CREATE TABLE Observations
USING XML
OPTIONS (
path "/mnt/blobstorage/records/*.xml",
rowTag "RESULT",
rootTag "OBSERVATION",
excludeAttribute True
)
The Problem
The CREATE TABLE
statement runs for 5.5 hours (a SQL query having name sql at SQLDriverLocal.scala:87
in the Spark UI) out of which only 1 hour is spent in Spark jobs (in the Jobs tab of the Spark UI).
I have noticed that the cell with the CREATE TABLE
command remains stuck at Listing files at "/mnt/blobstorage/records/*.xml"
for most of the time. First I thought it is a scaling problem in the storage connector. However, I can run the command on ~500K JSON files of similar size in ~25s (A problem with XML vs JSON?).
I also know that spark-xml
reads all the files to infer the schema, which might be the bottleneck. To eliminate this possibility, I tried to:
- predefine a schema (from only the first XML file)
- ingest as plaintext without parsing (using the
TEXT
provider). The same problem persists in both cases.
The same statement runs within 20s for 10K records, and in 30 mins for 200K records. With linear scaling (which is obviously not happening), 1 million records would have been done in ~33 minutes.

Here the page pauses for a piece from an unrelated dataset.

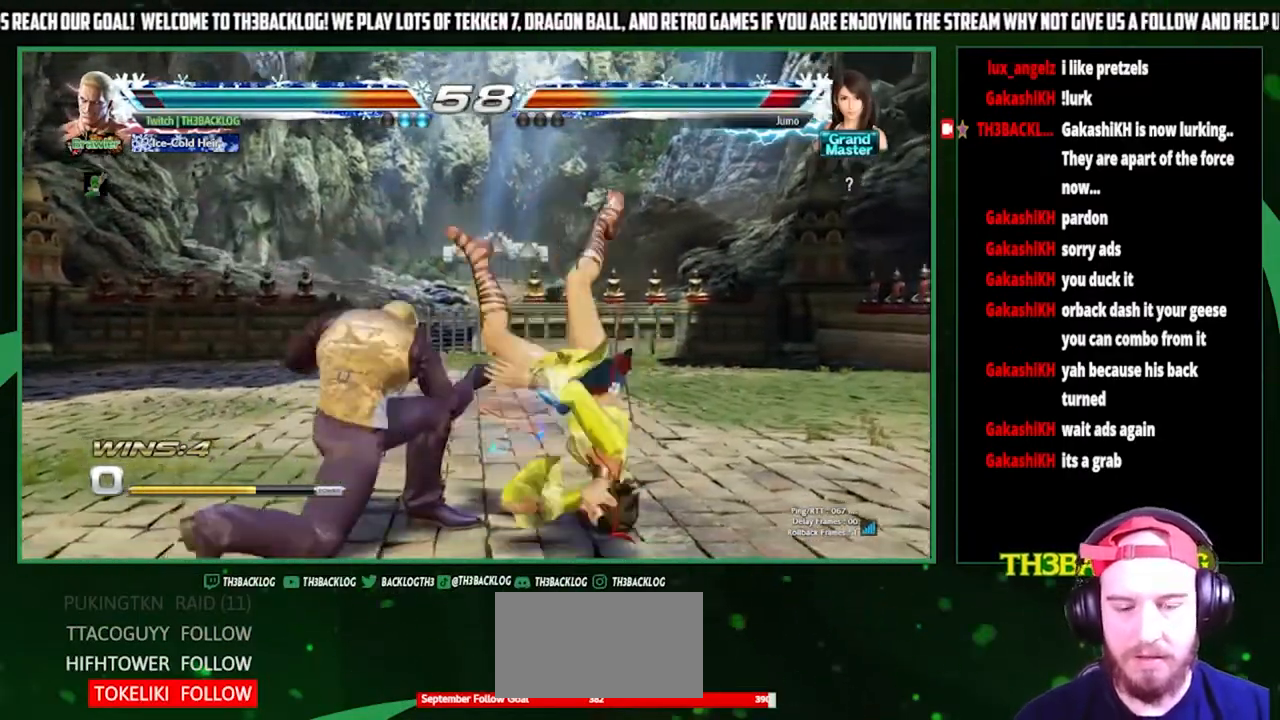
{"buttons": [], "left_stick": "center", "events": [[67, "left_stick", "down"], [133, "CIRCLE", "down"], [133, "TRIANGLE", "down"], [200, "TRIANGLE", "up"], [233, "CIRCLE", "up"], [233, "left_stick", "center"]]}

My Databricks cluster has 1 worker node and 3 driver nodes, each having 256 GB of RAM and 64 cores, so there should not be a caching bottleneck. I have successfully reproduced the issue in multiple runs over 4 days.
The Question
What am I doing wrong here? If there is some partitioning / clustering I can do during the CREATE TABLE
, how do I do it?